[Directive 1]
Answer these questions using the post on the EU referendum:
(a) Which newspaper's comments section did the friend read with a sense of shock?
(b) What did Orwell see a boy doing?
(c) On what date was the post written?
[Directive 2] Reproduce the passage of the post on the EU referendum that opens with the words "Since you have" and closes after the words "aimed at me.".
[Directive 3] Summarize the post on the EU referendum in two sentences.

[Page excerpt]
June 11, 2016

My Comments on Moral Psychology as Operating in the EU Referendum

I would like to replay a facebook conversation with a conservative friend (as this is relevant to comments on another thread), who stated:

I don't usually share things from the Mail or the Express, but this is engrossing read. I read the comments section of the Guardian main article last night with a sense of shock. The sneering and belittlement was near-total and went unchallenged for page after page. It left me thinking 'The working classes are gearing up to take an enormous dump on your lawns, and you will not and cannot understand why.' The reasons given for the support for Brexit ranged from Murdoch, innate racism, St George flags, nostalgia, ignorance, stupidity. They could not move beyond that. Why? Because that's limit and extent of the working classes of Britain in the mind of the average Guardian reader. The middle class deserve the kicking that's coming their way. For all their handwringing, for all the idealistic faux-Socialist hogwash, they hate the people of Britain. More than this they have, for too long, forgotten and ignored their ability to galvanise in their own interest. They have taken their acquiescence since the 1980s to be sign of their pliability. They have made a big mistake.

Orwell wrote of an occasion he saw a boy whipping a horse. "It struck me that if only such animals became aware of their strength we should have no power over them," he wrote (Orwell, not the horse). Orwell also wrote, "If there is hope... it lies in the proles."

To which I replied:

Since you have accused me of hating British people and Britain before, and since I have been tagged in this, I presume this at least at some level this is aimed at me.

[Extracted information]
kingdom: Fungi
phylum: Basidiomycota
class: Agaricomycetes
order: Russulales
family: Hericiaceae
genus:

[Solution 1]
(a) The Guardian
(b) Whipping a horse
(c) June 11, 2016

[Solution 2]
Since you have accused me of hating British people and Britain before, and since I have been tagged in this, I presume this at least at some level this is aimed at me.

[Solution 3] The author replays a Facebook conversation in which a conservative friend said that the Guardian comments section sneered at working-class support for Brexit, that the middle class deserves the kicking coming its way, and quoted Orwell on the proles. In reply, the author presumes the post is aimed at them, having been tagged in it and previously accused of hating British people and Britain.